There are many ways to measure your firm’s performance and qualify your firm’s financial and operational health. Improving profitability is about much more than implementing cost-cutting measures. In fact, reducing your budget for staff, technology, and professional development may even be detrimental to your profitability in the long term. Nevertheless, there are three primary key performance indicators (KPIs) that should be included in every law firm’s regular profitability reviews.
1. Utilization Rate
Measuring your lawyers’ utilization rates is instrumental in understanding their productivity. It is a measure of how much time is spent on work that is billable to clients. Utilization is expressed as a percentage and is calculated by dividing a lawyer’s billable hours by the total hours worked.
Although most lawyers spend at least some of their time on administrative matters, your law firm should aim for utilization rates as close to 100 percent as possible to ensure maximum productivity. Moreover, utilization rates should be tracked on a monthly, quarterly, and yearly basis.
Tracking this information will allow your law firm to analyze trends over time, determine which attorneys are working most effectively, and make any necessary changes as soon as possible.
2. Realization Rate
Realization rate is another important KPI that will provide your law firm with important information related to your attorneys’ productivity. The realization rate is a measure of how many hours an attorney records in comparison with the fees that are ultimately collected. It is calculated as a percentage, with fees recorded divided by fees collected.
As with utilization rates, your law firm should aspire to achieve a 100 percent realization rate, and strive to track it monthly, quarterly, and yearly. Anything less may be an indication that problems exist. Negligent clients, inefficient billing and collection practices, and redundant workloads are just some of the common productivity challenges that prevent law firms from realizing a 100 percent realization rate.
3. Outstanding Balances and Fees
Tracking outstanding balances is crucial to accurately measuring the productivity of your law firm’s attorneys and staff.

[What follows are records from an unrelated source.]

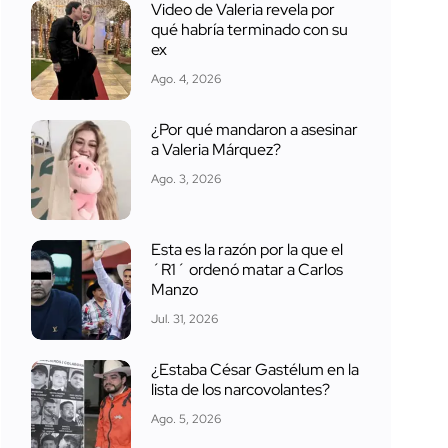
Video de Valeria revela por
qué habría terminado con su
ex
Ago. 4, 2026
¿Por qué mandaron a asesinar
a Valeria Márquez?
Ago. 3, 2026
Esta es la razón por la que el
´R1´ ordenó matar a Carlos
Manzo
Jul. 31, 2026
¿Estaba César Gastélum en la
lista de los narcovolantes?
Ago. 5, 2026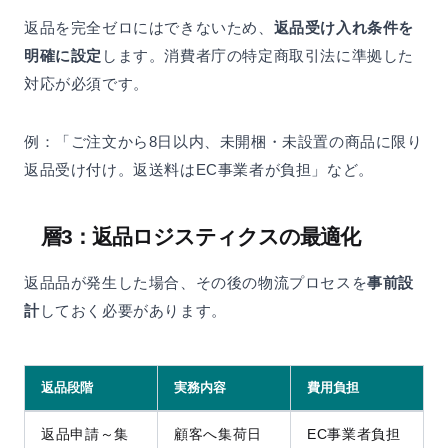
返品を完全ゼロにはできないため、
返品受け入れ条件を
明確に設定
します。消費者庁の特定商取引法に準拠した
対応が必須です。
例：「ご注文から8日以内、未開梱・未設置の商品に限り
返品受け付け。返送料はEC事業者が負担」など。
層3：返品ロジスティクスの最適化
返品品が発生した場合、その後の物流プロセスを
事前設
計
しておく必要があります。
返品段階
実務内容
費用負担
返品申請～集
顧客へ集荷日
EC事業者負担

Outstanding balances and unpaid invoices are a problem that plagues many law firms. Although unpaid balances may be an indication of poor attorney performance and client dissatisfaction, they may also be evidence of poor invoicing and collection practices on the part of your firm’s staff.
Evaluating your firm’s work-in-process (WIP) fees can help you better determine whether outstanding fees are, in large part, due to lawyer performance or billing staff shortcomings. WIP fees are a measure of those fees that have been captured by lawyers but not yet invoiced. Issues like failing to regularly invoice your clients can be quickly uncovered by analyzing WIP fees.
By adequately tracking all of your firm’s balances and fees, you can make strategic improvements to your firm’s billing practices across the board.
In The End...
Utilization rates, realizations rates, and the accumulation of fees all point to the efficiency and productivity of your firm’s attorneys and staff. Understanding that productivity drives profitability is key to identifying other key performance indicators to measure in addition to the ones laid out here. While measuring these KPIs is an important first step, evaluating your firm’s practices – and improving your firm’s workflow and technology – is the next step necessary to activate your profitability measurements and achieve real results!